Flipping Houses for Profit? Avoid These X Pitfalls

Buy property low, give it a makeover, and sell it for a tidy profit. While flipping houses can be quite lucrative for savvy investors, costly mistakes can result in lost capital. Be aware of these common pitfalls that can quickly tank a house-flipping operation.

Failing to Plan for Capital Gains Tax

Quick turnaround is the name of the game for house flippers, but don't forget to plan for capital gains tax. The IRS imposes this short-term tax at your standard rate if you hold an asset for less than 12 months before selling it for a profit. Some house flippers simply budget for this cost when calculating their bottom lines, while others avoid capital gains tax on up to $250,000 in earnings by living in the home while making repairs. 

Spending Too Much on a Property

Novice flippers often let renovations cut into their profit. They might buy a home needing more work than they expected or overestimate the potential value of a property after renovations. Evaluate each deal using the 70% rule. Simply put, the total cost of the property and the renovations should total less than 70% of its projected sale value, providing 30% profit.

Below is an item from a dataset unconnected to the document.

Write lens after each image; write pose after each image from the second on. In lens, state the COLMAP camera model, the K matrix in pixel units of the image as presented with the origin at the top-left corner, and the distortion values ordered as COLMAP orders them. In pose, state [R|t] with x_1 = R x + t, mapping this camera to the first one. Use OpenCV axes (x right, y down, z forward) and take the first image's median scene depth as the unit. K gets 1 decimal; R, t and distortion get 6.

Let's look at an example. If you think you can sell a $100,000 property for $200,000 after $50,000 in renovations, your profit is only 25% of the deal. Look for a property with a wider possible profit margin. 

Ignoring Red Flags

Every flipper loves a challenge, but some homes have serious issues that can't be fixed on a profitable budget or schedule. Walk away from a property with asbestos, mold, foundation issues or severe water damage and familiarize yourself with the signs of these problems (or hire a trustworthy home inspector, which you should do anyway). Antiquated knob-and-tube wiring is notoriously costly to bring up to code. Think twice before investing in a termite-infested home. 

Relying Solely on DIY

Construction knowledge improves your chances of house flipping success, but you should also know when to call in the pros. Unless you have training and certification, consult with a contractor if you plan to knock down walls to change the interior layout, require lead paint removal, or need electrical, foundation, HVAC or plumbing work. Code issues from improper or insufficient repairs can prolong the process of permitting the property or even result in lawsuits. 

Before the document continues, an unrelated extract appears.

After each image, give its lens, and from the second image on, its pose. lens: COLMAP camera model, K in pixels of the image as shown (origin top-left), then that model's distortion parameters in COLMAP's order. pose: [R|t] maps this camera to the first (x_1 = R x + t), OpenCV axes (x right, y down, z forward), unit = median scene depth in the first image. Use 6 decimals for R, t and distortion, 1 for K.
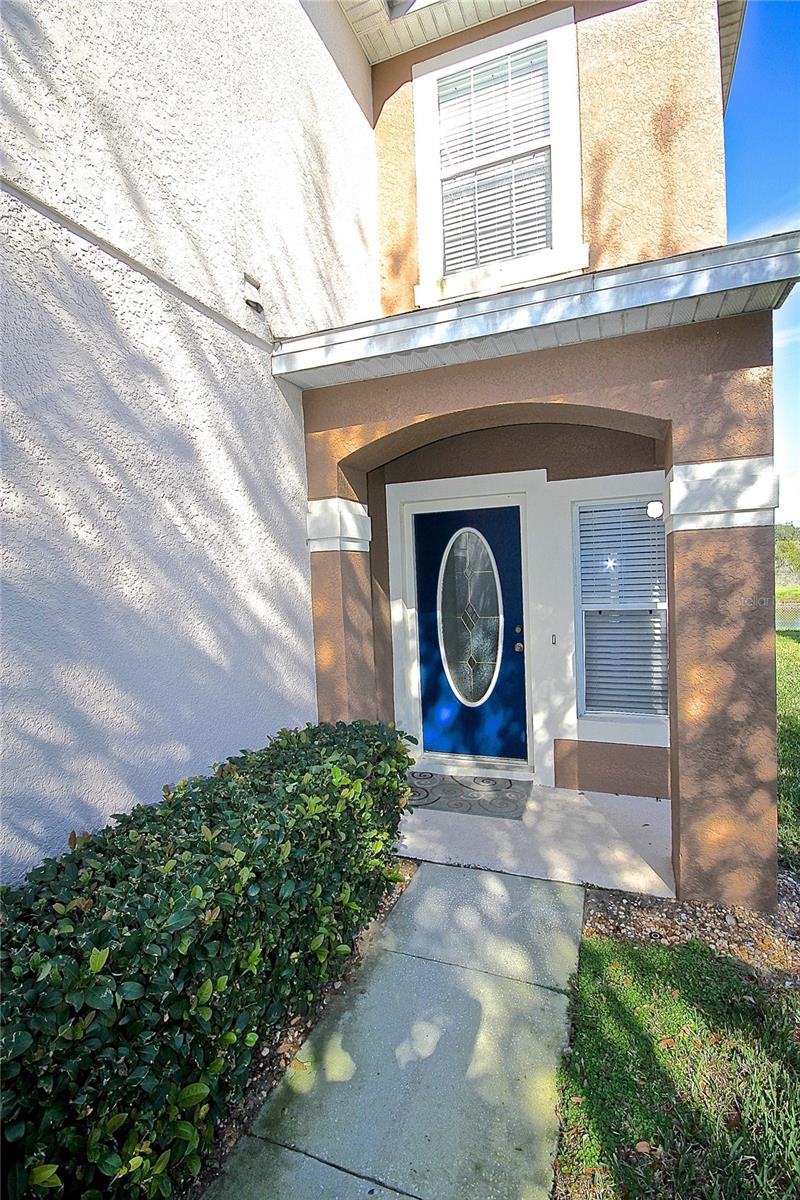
lens RADIAL K [[553.1, 0, 399.9], [0, 553.1, 599.6], [0, 0, 1]] dist [0.002922, -0.007932]
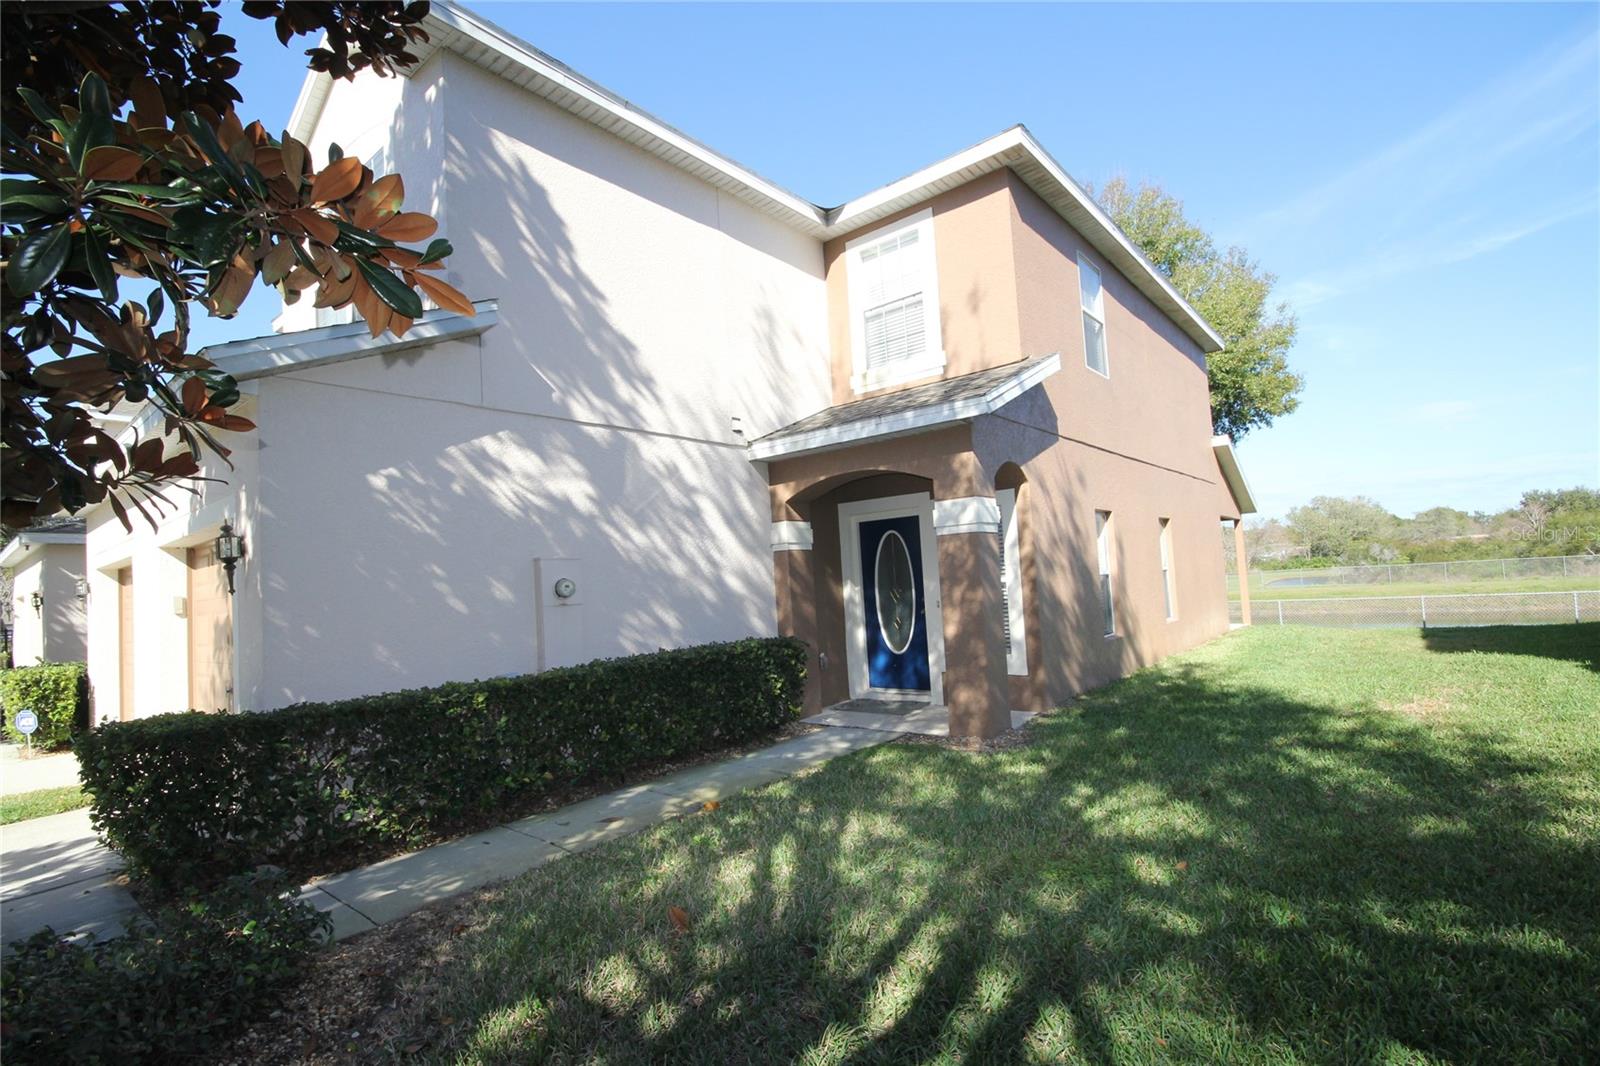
lens RADIAL K [[737.4, 0, 798.8], [0, 737.4, 535.2], [0, 0, 1]] dist [0.002922, -0.007932]
pose [[0.949112, -0.041146, -0.312239, 0.532755], [0.010211, 0.994928, -0.100071, 0.079830], [0.314773, 0.091791, 0.944718, -0.985295]]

Going Overboard With Upgrades

First-time flippers tend to get carried away with shiny fixtures and cool new features. While a few special finishing touches can set your flip apart from the competition, too many upgrades will quickly blow your budget and cut into your profit.

Another issue? It can be difficult to recoup your investment if you are trying to sell the nicest house in the neighborhood. Do your research and make sure the area can support the property's projected sales value. 

Giving Up Your Day Job

When you first start out, view your house-flipping enterprise as an extra stream of income rather than a replacement for your nine-to-five. While it can be tempting to quit your job after a successful real estate deal or two, the volatility of the housing market underscores the importance of a solid backup plan in the form of a steady salary.

Starting small is the best way to excel in the flipping realm. Don't bite off more than you can chew on your first attempt. 

Don't let the reality shows fool you; house flipping is far from a passive source of income. Taking steps to avoid these six pitfalls can improve the likelihood of a profitable real estate deal, which can lead to the slow, smart and steady expansion of your enterprise.